“So when the boy grew to be about twenty, he determined to carve out a career for himself, to create a great fortune, and so make his own little kingdom, which should not be bound by any country or race. He had an English tutor—he had always had one—and in his studies of countries and peoples and their attributes, the English seemed to him to be much the finest race. They were saner, more understanding, more full of the sense of the fitness of things, and of the knowledge of life and how to live it wisely.
“So the boy, with no country, and no ingrained patriotism for the place of his birth, determined he, being free and of no nation, should, when he had made this fortune, migrate there, and endeavor to obtain a place among those proud people, whom he so admired in his heart. That was his goal, in all his years of hard work, during which time he grew to understand the value of individual character, regardless of nation or of creed; and so, when finally he did come to this country, it was not to seek, but to command.” And here Francis Markrute, master of vast wealth and the destinies of almost as many human souls as his father, the Emperor, had been, raised his head. And Lady Ethelrida, daughter of a hundred noble lords, knew her father, the Duke, was no prouder than he, the Spanish dancer’s son. And something in her fine spirit went out to him; and she, there in the firelight with the soft owl lamp silvering her hair, stretched out her hand to him; and he held it and kissed it tenderly, as he took his seat by her side.
“My sweet and holy one,” he said. “And so you understand!”
“Yes, yes!” said Ethelrida. “Oh, please go on”—and she leaned back against her pillow, but she did not seek to draw away her hand.
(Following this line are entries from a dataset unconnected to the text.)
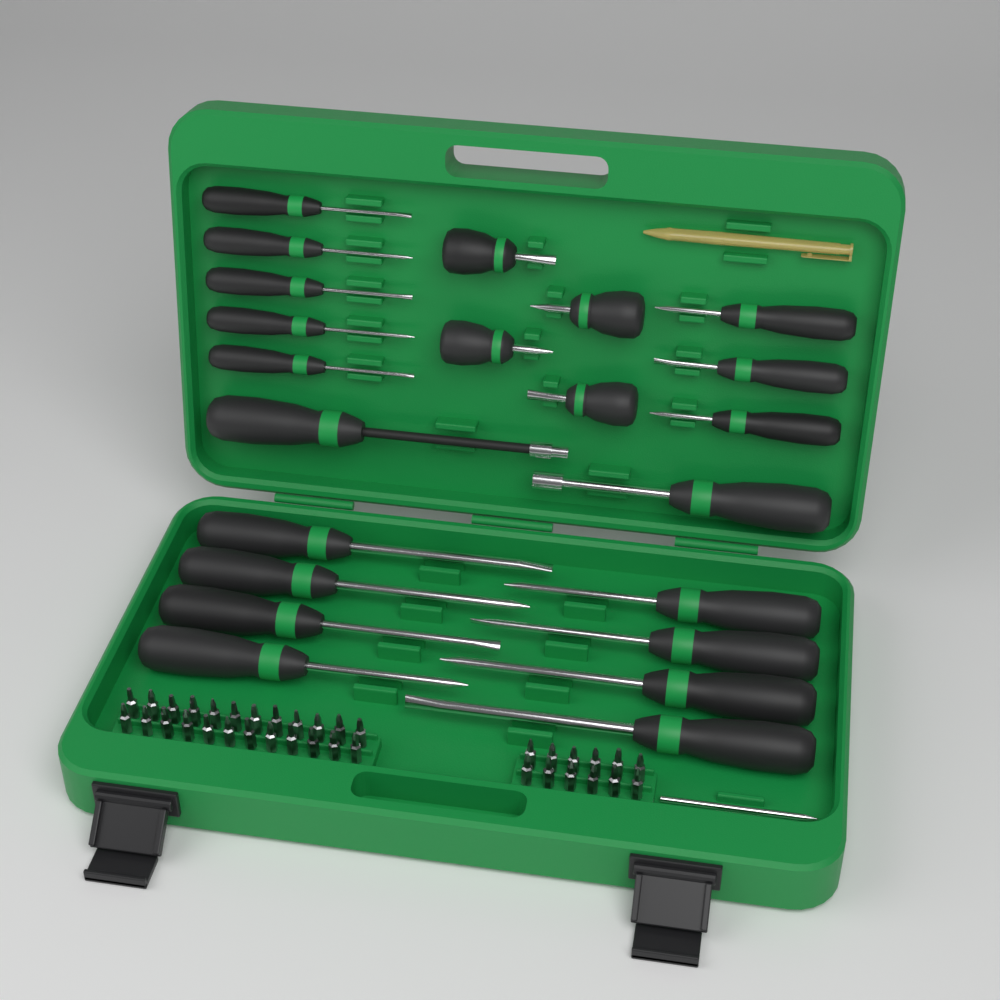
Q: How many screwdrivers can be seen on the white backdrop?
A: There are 22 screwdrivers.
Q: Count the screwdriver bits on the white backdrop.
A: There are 36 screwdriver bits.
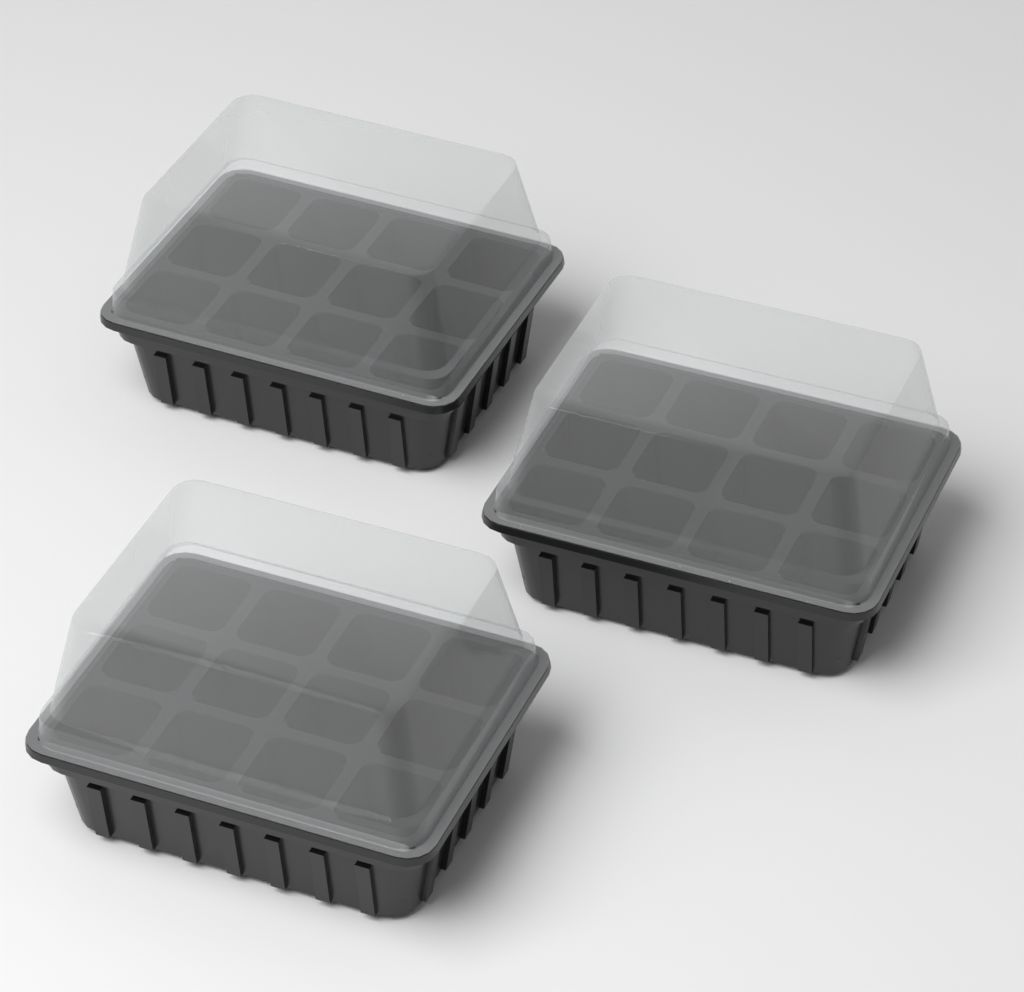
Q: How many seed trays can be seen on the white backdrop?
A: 3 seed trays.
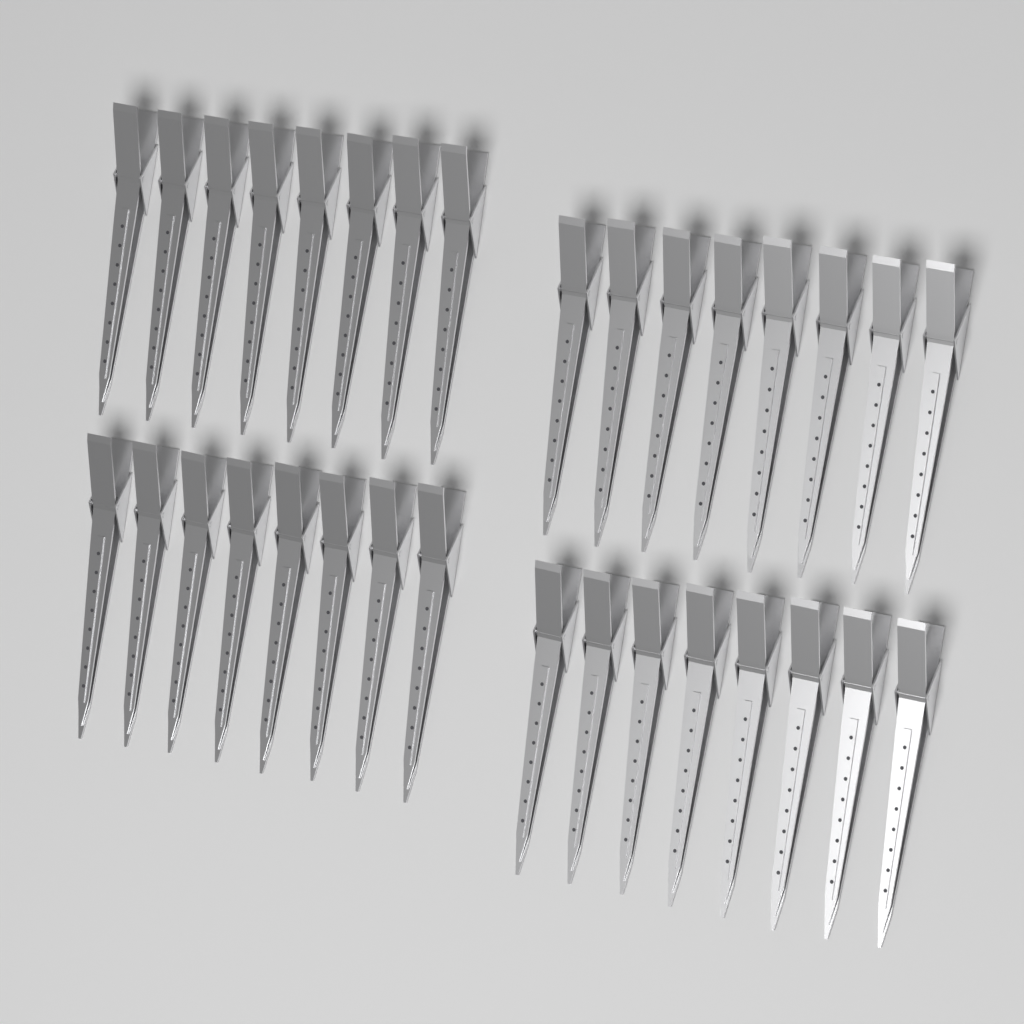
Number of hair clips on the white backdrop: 32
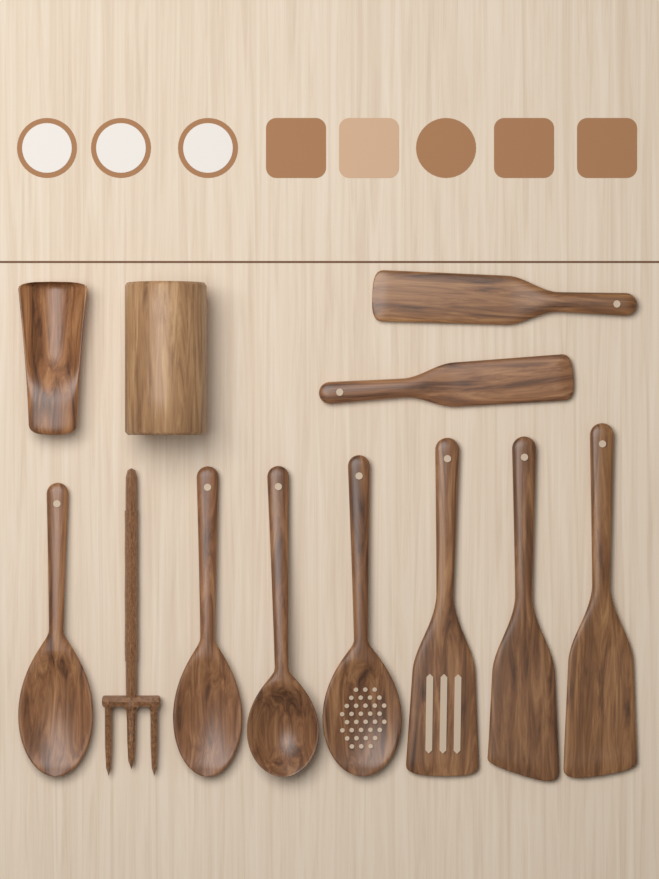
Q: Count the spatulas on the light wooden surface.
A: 5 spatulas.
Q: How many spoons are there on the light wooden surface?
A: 4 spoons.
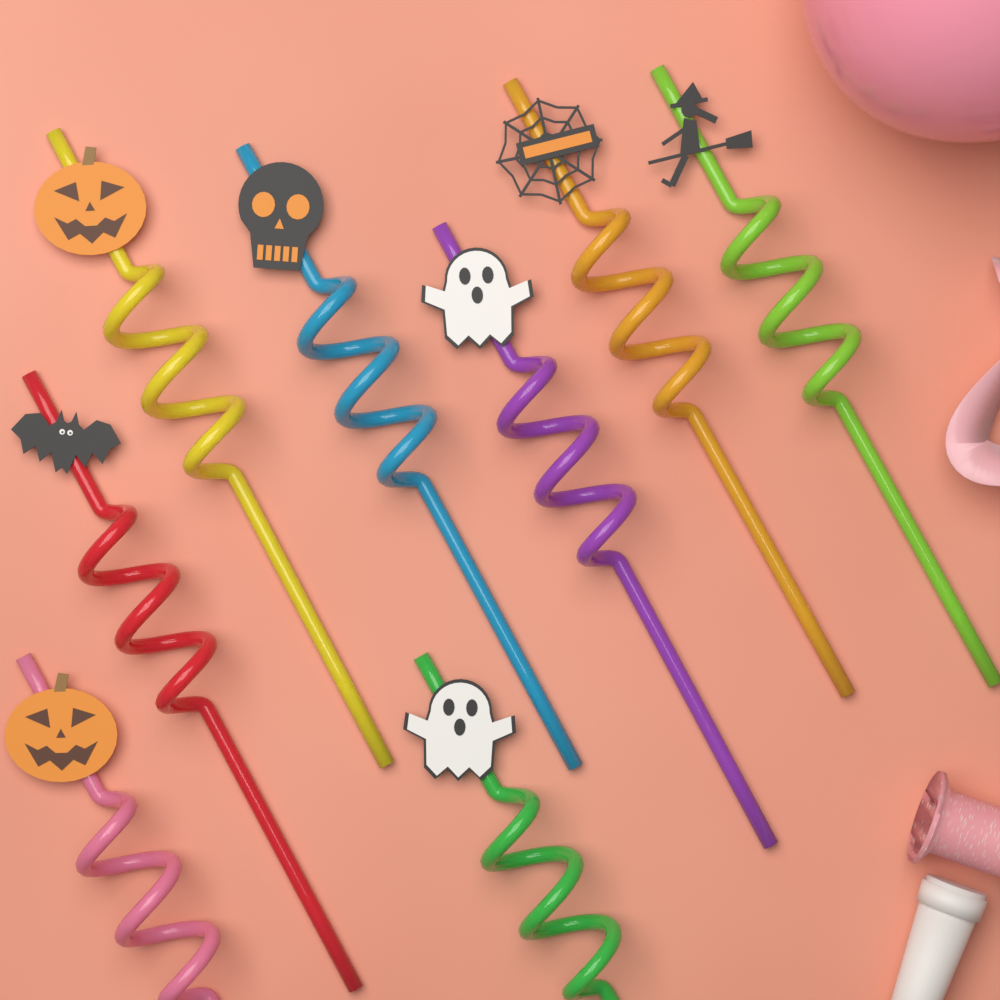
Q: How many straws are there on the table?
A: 8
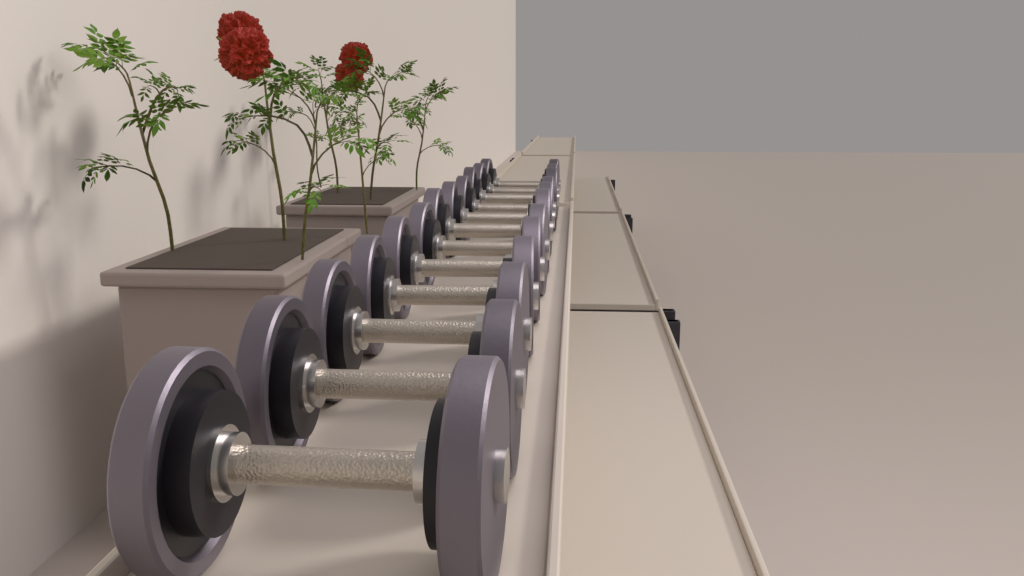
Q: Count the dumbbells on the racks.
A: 12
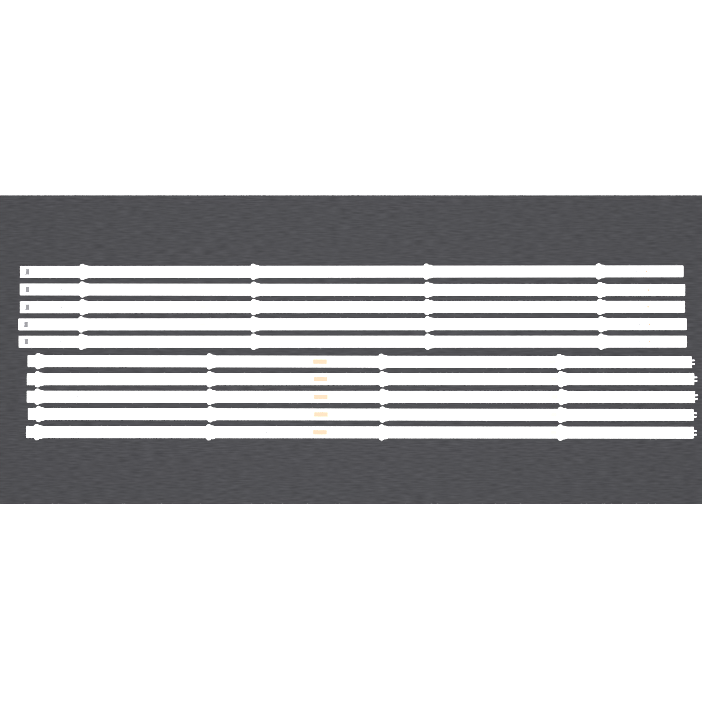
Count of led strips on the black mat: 10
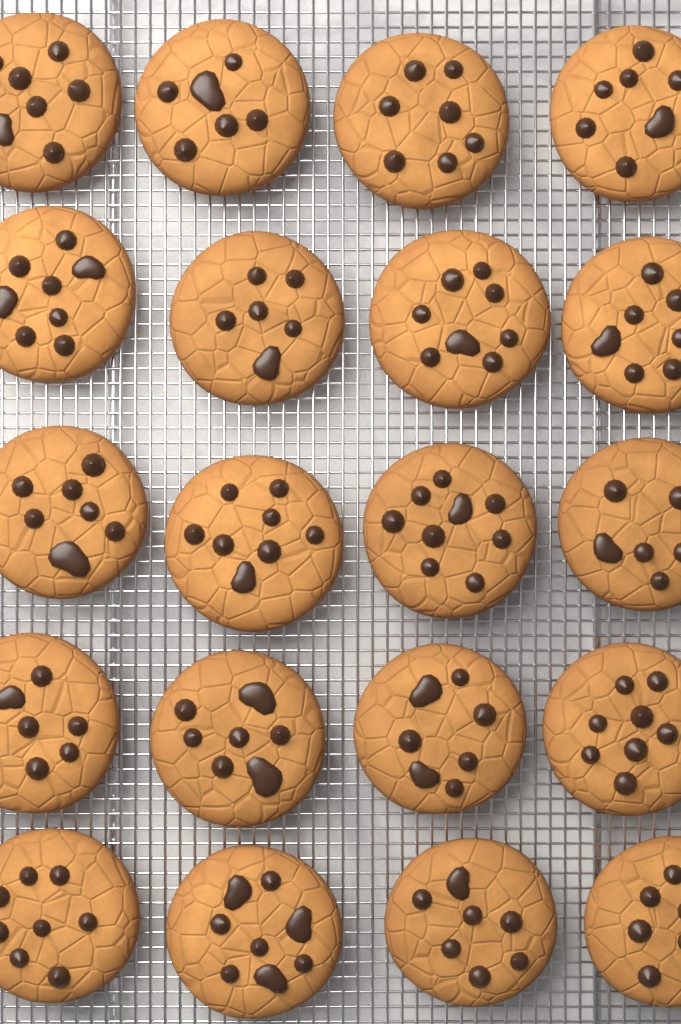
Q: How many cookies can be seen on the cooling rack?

“There came a great grief, then, in the life of the boy who was now a grown man. His sister brought disgrace upon herself, and died under extremely distressful circumstances, into which I need not enter here; and for a while these things darkened and embittered his life.” He paused a moment, and gazed into the fire, a look of deep sorrow and regret on his sharply-cut face, and Ethelrida unconsciously allowed her slim fingers to tighten in his grasp. And when he felt this gentle sympathy, he stroked her hand.
“The man was very hard then, sweet lady,” he went on. “He regrets it now, deeply. The pure angel, who at this day rules his life, with her soft eyes of divine mercy and gentleness, has taught him many lessons; and it will be his everlasting regret that he was hard then. But it was a great deep wound to his pride, that quality which he had inherited from his father, and had not then completely checked and got in hand. Pride should be a factor for noble actions and a great spirit, but not for overbearance toward the failings of others. He knows that now. If this lady, whom he worships, should ever wish to learn the whole details of this time, he will tell her even at any cost to his pride, but for the moment let me get on to pleasanter things.”